Let's say you have $50,000 in your bank account. One of the important keys to making sure your accounting system and your bank agree that you really have that amount is to ensure that every transaction in your accounting system uses atomic writes.
Atomic writes in this case means that a transaction has to be indivisible. If a transaction deducts $50,000 from your Bank of America account and deposits $50,000 in your account at the Grand Cayman Community Bank, all or none of the transaction should be saved to the database.
Traditional database engines ensure atomicity by writing all the parts of the transaction to a journal, then posting them to the main database. If something goes wrong between removing the money from BofA and posting it to Grand Caymans, the system can reapply the change from the journal when the problem is corrected and the system restarted.
If the system didn't use a journal, double-write buffer or some other method for insuring atomicity, the $50,000 would just disappear.
Atomic Writes and Flash
All that journaling and such is needed to ensure atomicity on spinning disks. When you tell a spinning disk to write data to logical blocks 124-145, it overwrites the data that was previously in those locations. If the system crashes after blocks 124-130 are written, the system better be able to write blocks 131-145 at restart time, or we'll have corrupted data that's part new and part old.
Flash is a whole different animal. The flash controller in an SSD is always writing to blank pages across the flash it manages. After it writes new data to fresh pages, the flash controller updates the metadata that maps the logical block locations it presents to the outside world.
Because the flash controller doesn't overwrite the current contents when it writes to blocks 124-130, as long as it doesn't update the metadata until after all the changes for a transaction are complete, none of the transaction will be posted and it will continue to return the old data.
[Flash suppliers are investing in storage startups.
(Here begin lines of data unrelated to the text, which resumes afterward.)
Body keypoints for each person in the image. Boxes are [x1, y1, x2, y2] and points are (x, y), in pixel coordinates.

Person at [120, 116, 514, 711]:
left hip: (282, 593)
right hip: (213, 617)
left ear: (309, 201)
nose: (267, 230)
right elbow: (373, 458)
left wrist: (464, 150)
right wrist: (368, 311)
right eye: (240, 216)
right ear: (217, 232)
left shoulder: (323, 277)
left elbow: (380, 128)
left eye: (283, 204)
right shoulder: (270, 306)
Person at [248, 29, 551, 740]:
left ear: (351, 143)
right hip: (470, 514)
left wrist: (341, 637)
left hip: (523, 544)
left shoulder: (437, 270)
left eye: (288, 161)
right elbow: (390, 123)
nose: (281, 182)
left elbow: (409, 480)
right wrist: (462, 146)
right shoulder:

Find out what this could mean for the industry in Storage Vendors, Flash Manufacturers, Buy Into Startups.]
Some efforts have been going on in the storage community to better integrate atomic writes and flash. For instance, Fusion-io promotes a dedicated atomic write API for its products. Several MySQL implementations, including the MariaDB fork, now support the use of the Fusion-io's atomic write API. Meanwhile, the INCITS T10 committee, which defines the SCSI command set, is working on an extension of the SCSI standard to support atomic writes.
Both the Fusion-io API and the T10 SCSI command set extensions simply provide a mechanism for applications to tell the flash controller which set of updates should be performed as an atomic entity. The flash controller can then hold its metadata updates until all those writes are complete.
Benchmark data shows that with MariaDB, atomic writes can provide a 30% to 50% performance boost and reduce CPU utilization. In addition to the performance boost, using atomic writes eliminates the need to write data twice, which will significantly improve SSD life.
I hope the T10 committee finishes its work on a standard set of atomic write commands as quickly as possible, and that enterprise SSD vendors get on the atomic write bandwagon right away. Then we can start thinking about how SAN vendors, whose systems use the same SCSI commands as disk drives, can implement atomicity.